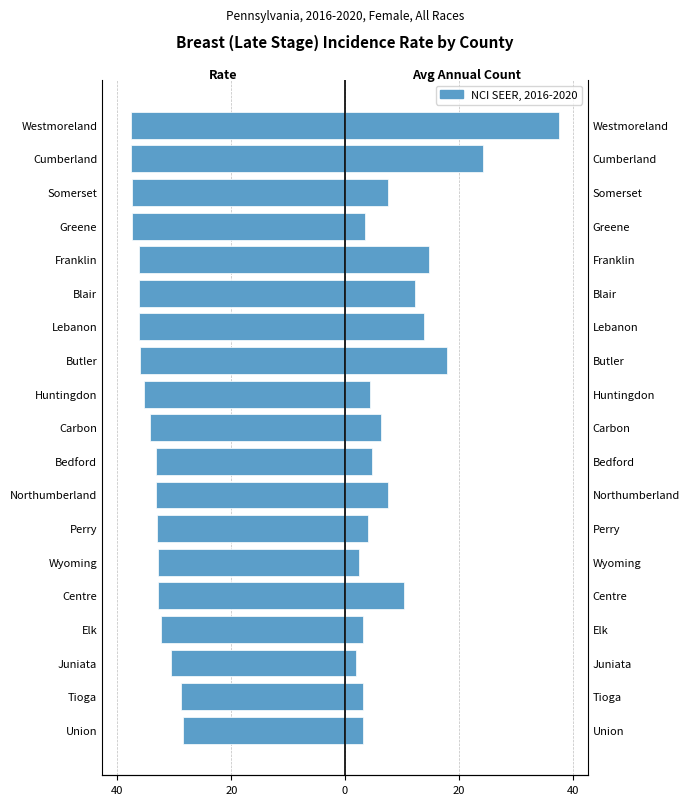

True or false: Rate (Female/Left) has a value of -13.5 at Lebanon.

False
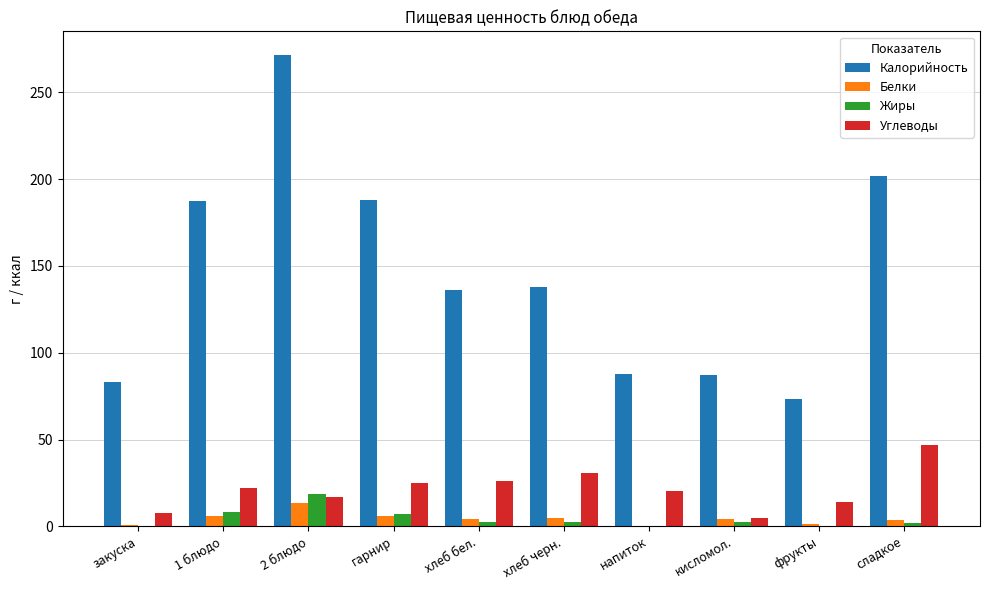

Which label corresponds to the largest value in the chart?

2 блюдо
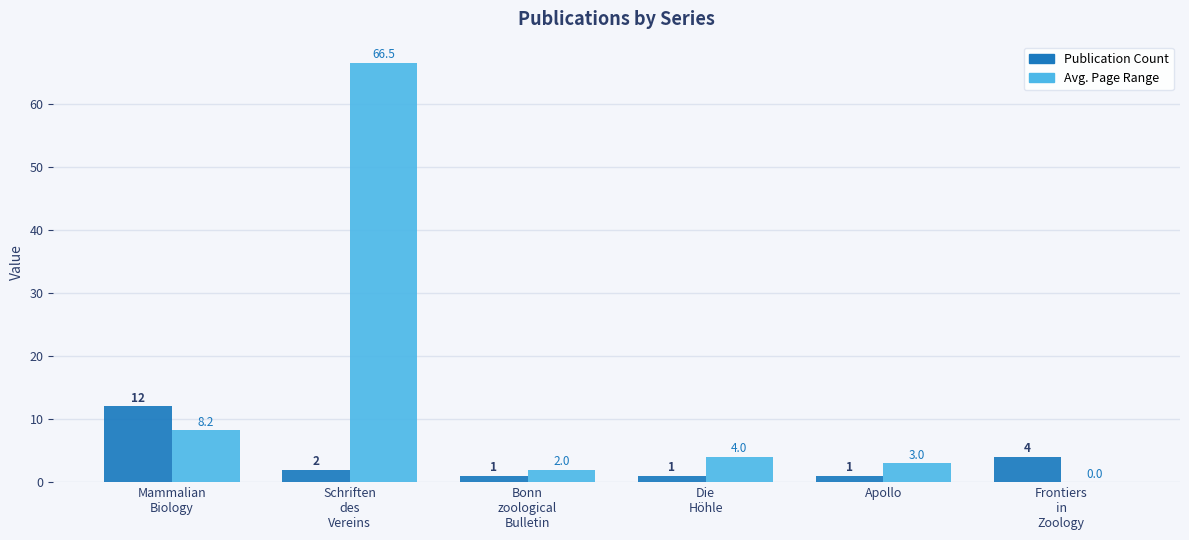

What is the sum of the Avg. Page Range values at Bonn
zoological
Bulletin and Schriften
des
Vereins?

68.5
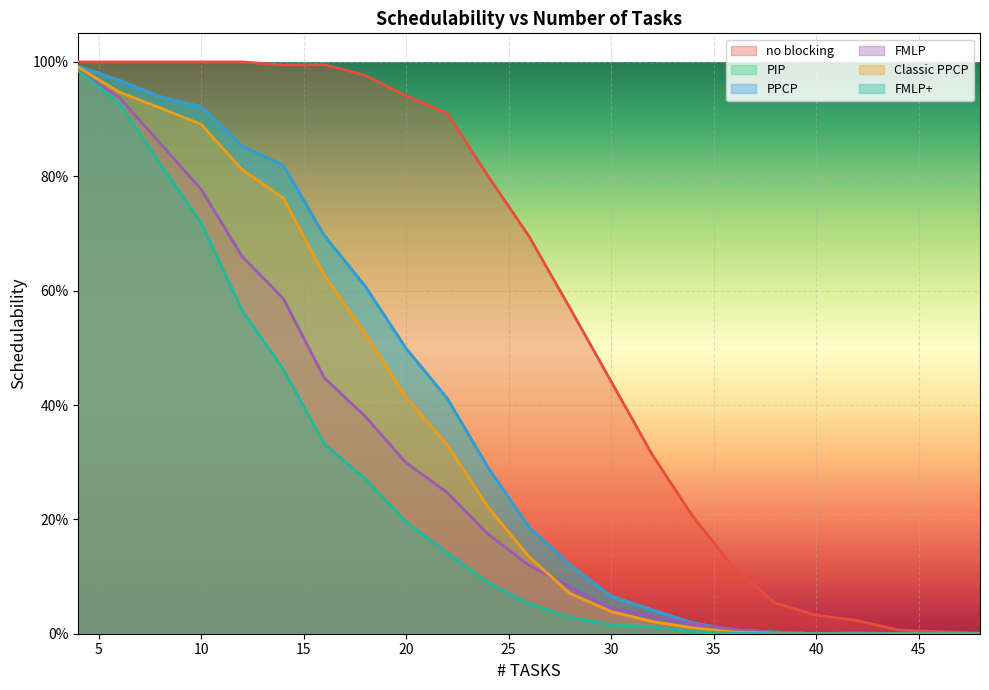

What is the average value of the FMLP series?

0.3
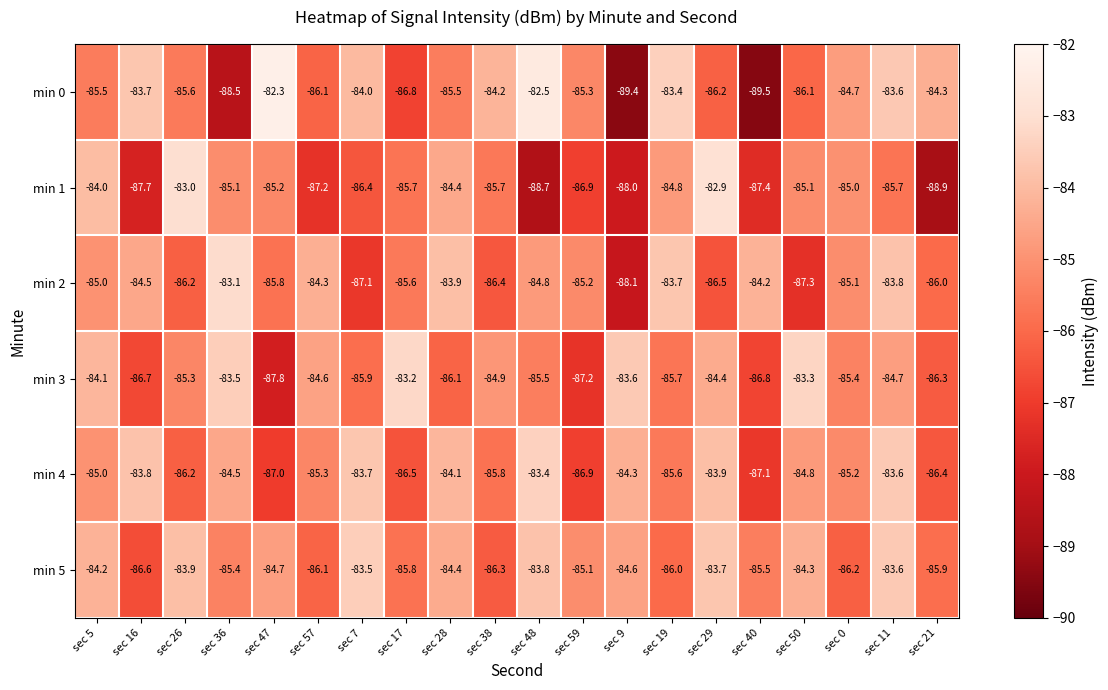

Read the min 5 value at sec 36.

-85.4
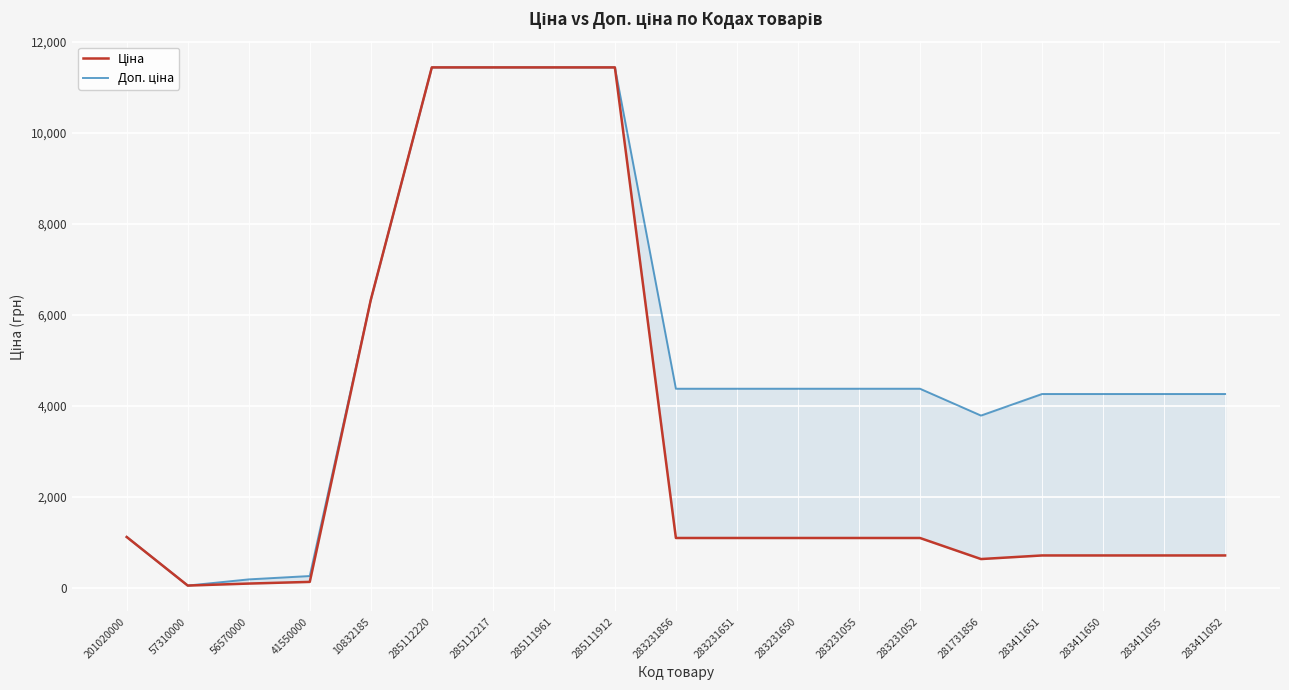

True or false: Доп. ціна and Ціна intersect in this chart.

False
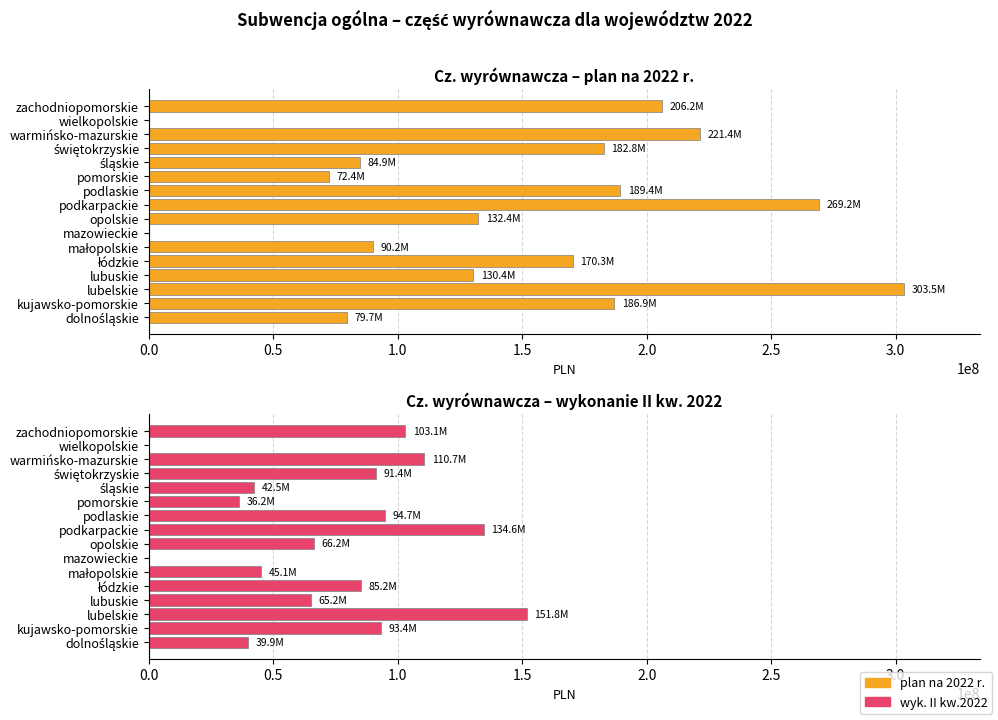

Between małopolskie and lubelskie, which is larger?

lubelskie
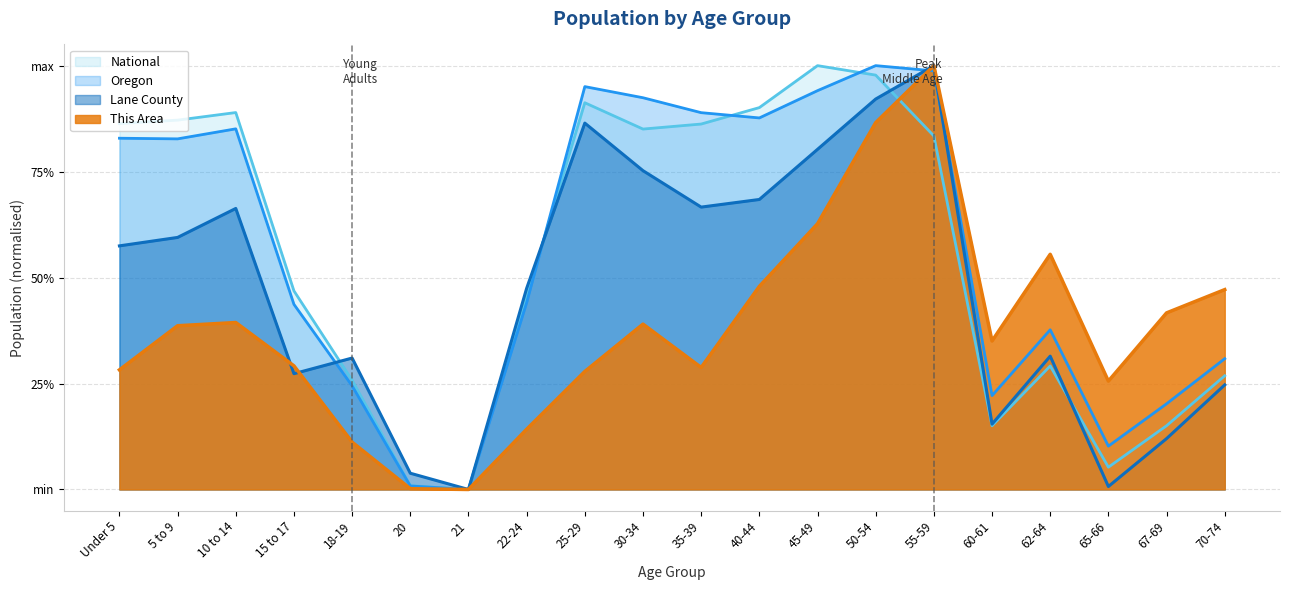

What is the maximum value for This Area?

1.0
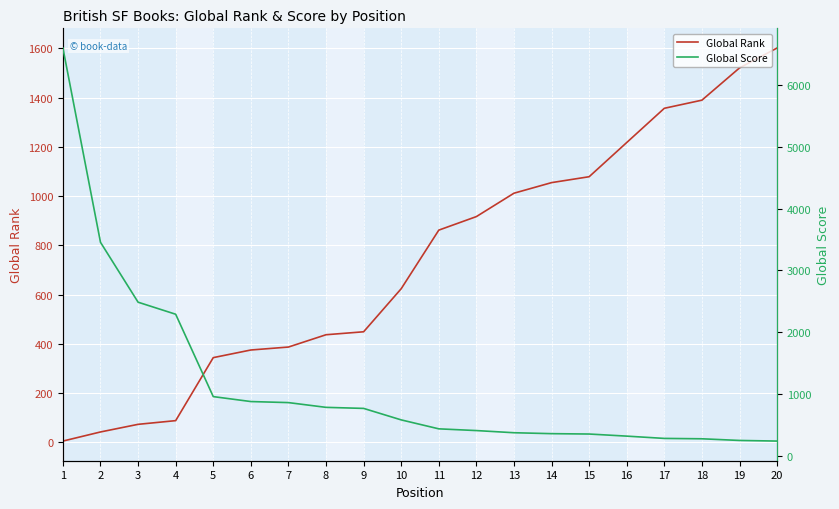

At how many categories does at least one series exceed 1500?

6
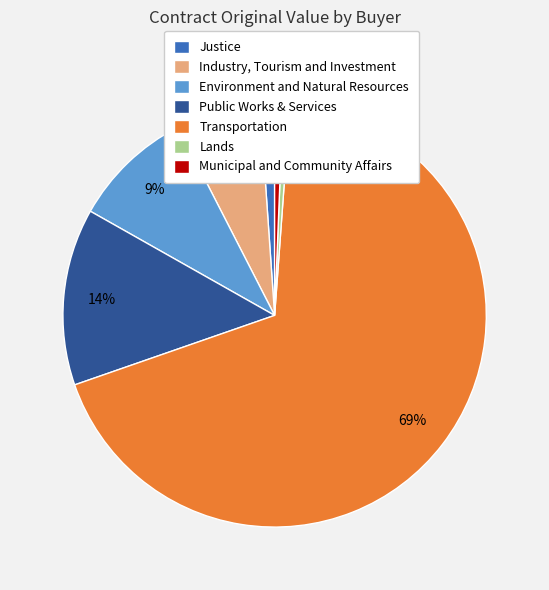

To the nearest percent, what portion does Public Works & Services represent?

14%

* **TASK DETAILS**: Reproduce the records verbatim, starting with the line that contains "What is the maximum value for This Area?" and continuing through the final line of the records. Omit the pictures.

* **SOLVED EXERCISE**:
What is the maximum value for This Area?

1.0

At how many categories does at least one series exceed 1500?

6

To the nearest percent, what portion does Public Works & Services represent?

14%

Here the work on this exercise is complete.